Kinderen met autisme staan anders in de wereld. Het is voor ouders soms heel moeilijk om na te gaan wat je kind denkt, voelt, weet, …
Omwille van problemen in sociale interactie, communicatie en verbeelding nemen ze de dingen rondom hen op hun persoonlijke manier op. Weet daarbij dat de beleving van het ene kind met autisme danig kan verschillen van deze van een ander kind. Als ouder is het dus van belang de patronen van je eigen kind te leren kennen.
Gewoontes en patronen leren kennen kan bij kinderen met autisme soms heel makkelijk verlopen. Door een gebrek aan verbeelding vallen heel wat kinderen met autisme terug in vaste patronen, routines. Elke avond moet op eenzelfde manier verlopen, de groenten en het vlees op het bord mogen elkaar niet raken, ….

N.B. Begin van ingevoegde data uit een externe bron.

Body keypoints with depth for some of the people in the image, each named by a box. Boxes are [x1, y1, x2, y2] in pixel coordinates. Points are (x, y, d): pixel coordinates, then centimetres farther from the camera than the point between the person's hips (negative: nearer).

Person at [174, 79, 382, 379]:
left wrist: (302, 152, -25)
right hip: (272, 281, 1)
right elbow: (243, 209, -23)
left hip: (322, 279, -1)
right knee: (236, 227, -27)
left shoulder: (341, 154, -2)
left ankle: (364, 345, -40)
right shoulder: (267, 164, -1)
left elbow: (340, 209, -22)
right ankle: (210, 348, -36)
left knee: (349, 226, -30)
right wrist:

Maar het kan soms zijn dat deze patronen verstoort geraken. Dat het kind toch op een andere manier reageert dan je verwacht. Dit kan heel wat verschillende oorzaken hebben, enkel je kind weet waarom hij zo reageert. Het is echter vaak niet in staat om te zeggen waarom hij zo reageert, omdat de wereld hem letterlijk overkomt. Als ouder is het op deze momenten van belang om het kind woorden aan te reiken.
Hieronder een aantal tips:
- Rust de basis van alles:
Ga niet dadelijk met je kind aan de slag. Laat het eerst ‘afkoelen’ en geef het een time-out. Deze time-out is geen straf, het is een moment om terug een basisrust te bekomen. Voor het ene kind betekent rust zich afsluiten op een kamer, de andere speelt met lego of luistert muziek. Biedt deze rustbrengers actief aan op deze momenten en gebruik ze niet als straf.
- Zit rond de tafel:
Nodig je kind uit om samen over de situatie te praten. Vraag het niet waarom het zo gehandeld heeft, maar ga samen op zoek naar wat er nu echt gebeurd is, los van zijn beleving.
- Pen & papier:
Voor mensen met autisme is pen en papier van levensbelang. De taal gaat voor hen vaak te snel. Door alles neer te pennen, worden de woorden concreet en kan het kind zijn gedachten geordend zien.
- Vragen stellen:
Je duwt als het ware de contextknop in. Samen met je kind herbeleef je de hele situatie en teken je ze op papier. Enkel op deze manier kan het zich een echt beeld vormen van dat moment. Let er hierbij op dat je open en gesloten vragen afwisselt en dat je kind niet verdwaalt in zijn verhaal.
- Wie?
Wie was er bij het conflict allemaal aanwezig? Wie zat er allemaal in de klas, wie was er thuis aanwezig, waren er veel vreemde mensen? Waar stonden deze personen?
- Waar?
Waar was je op dat moment? Was het daar donker? Was er veel lawaai?
- Wat?
Wat was je aan het doen? Wat had je vast? Wat gebeurde er toen?
- Wanneer?
Wanneer is dat gebeurd? Wat was je aan het doen? Gebeurde het daarna?
Waarom?
Dit is een te grote vraag waar je kind nooit kan op antwoorden. Ontrafel ze door de Wie, wat, waar, wanneer vragen. Dan kom je ook op een waarom 😉
Samenvatten: Vat op regelmatige basis samen wat je al weet. Vergeet niet te controleren en te verifiëren bij je kind. Hebben jullie echt hetzelfde idee en interpretatie?